Dressed to Kill (1980)

4 Stars (out of 4)

Final Voyeur

By Jeffrey M. Anderson

I often have a hard time defending my admiration for Brian De Palma. In this country he's considered a rip-off artist who pillages from Hitchcock, Kubrick, Antonioni and Michael Powell, as well as a misogynist and a violent creep. It gets especially difficult when discussing such obvious turkeys as The Bonfire of the Vanities (1990) and last year's Mission to Mars.

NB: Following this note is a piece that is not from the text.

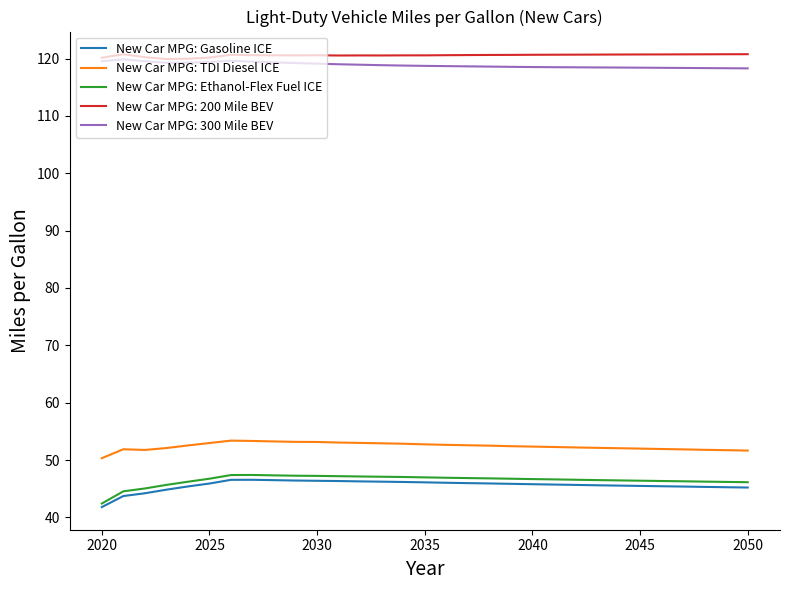

True or false: New Car MPG: Gasoline ICE and New Car MPG: 300 Mile BEV cross at least once.

False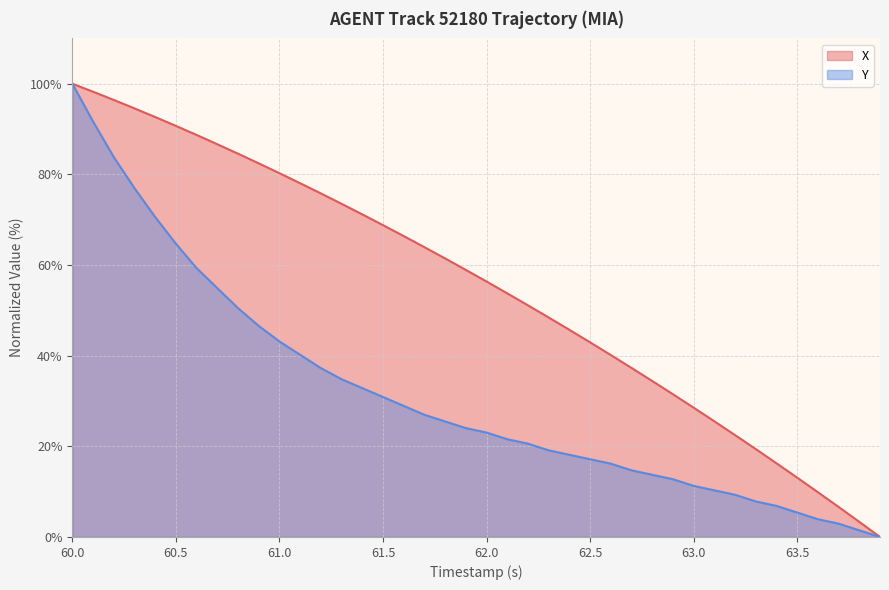

Which series has the largest total across all categories?

X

But in France he's considered a genius, a visual stylist of the first degree (the influential magazine Cahiers du Cinema voted his film Carlito's Way the best film of the 1990s). If one can get past the shaky plots of some of his films (Snake Eyes, for example), he proves he's a man wrestling with some serious demons on film, even more so than Hitchcock ever did. He's obsessed with voyeurism, sneaking peaks at stuff we're not supposed to see, and the movies themselves are a voyeuristic medium. He's a natural born filmmaker.

His Dressed to Kill (1980), with its deliriously erotic score by Pino Donaggio, is a flat-out masterpiece. This Hitchcock-inspired film shows De Palma's most intense view of human sexuality (a topic Hitchcock never took on). It begins with Angie Dickinson fantasizing in the shower, then waking up to a routine "wham-bam" with her boring husband. Later, she picks up a stranger at a museum and gets the surprise of her life. Meanwhile, hooker-with-a-heart-of-gold Nancy Allen (now De Palma's wife) teams up with computer genius (and Dickinson's son) Keith Gordon to help solve a string of gruesome murders. Michael Caine co-stars in a great role as Dickinson's shrink.

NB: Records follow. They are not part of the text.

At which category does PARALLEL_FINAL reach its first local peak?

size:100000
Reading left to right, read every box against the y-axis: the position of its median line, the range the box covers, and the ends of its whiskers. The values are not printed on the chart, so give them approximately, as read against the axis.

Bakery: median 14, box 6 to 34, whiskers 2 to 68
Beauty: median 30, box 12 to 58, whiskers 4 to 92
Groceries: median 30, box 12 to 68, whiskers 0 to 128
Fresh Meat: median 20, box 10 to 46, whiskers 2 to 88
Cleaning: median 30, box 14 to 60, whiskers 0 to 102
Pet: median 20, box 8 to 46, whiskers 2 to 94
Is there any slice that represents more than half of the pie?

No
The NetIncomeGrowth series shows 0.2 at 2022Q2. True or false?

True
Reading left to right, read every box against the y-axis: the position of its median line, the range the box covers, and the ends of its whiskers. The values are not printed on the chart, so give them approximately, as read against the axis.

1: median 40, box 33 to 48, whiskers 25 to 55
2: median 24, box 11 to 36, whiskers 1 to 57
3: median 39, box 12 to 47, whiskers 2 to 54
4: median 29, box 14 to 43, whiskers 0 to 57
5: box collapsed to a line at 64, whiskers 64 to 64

MGM/UA's DVD release allowed viewers to watch both the edited "R" rated and uncut, unrated versions of the film (but who in their right mind would watch the "R" rated one?). It also contains several featurettes and photo galleries, an appreciation by Keith Gordon -- who became a director in his own right -- and a scene-by-scene comparison between the "R" rated and unrated versions. In 2011, MGM released a new Blu-Ray edition, with the same extras. Quality is extraordinary, and the De Palma's slightly glossy picture has never looked better.

In 2015, the Criterion Collection did that one better with a just about perfect audio/visual transfer. (Fans should know that a "first printing" was issued with a slightly corrected anamorphic ratio, which was then adjusted for the final, "second printing." You can tell the difference in the small print on the back cover.) The Criterion disc comes with some of the extras from the 2001 MGM DVD, as well as some new ones: interviews with De Palma, Allen, producer George Litto, composer Donaggio, body double and Penthouse pet Victoria Lynn Johnson, and art director Stephen Sayadian. There's a comparison between the various edits of the film, and three new featurettes. The liner notes booklet comes with an essay by Michael Koresky.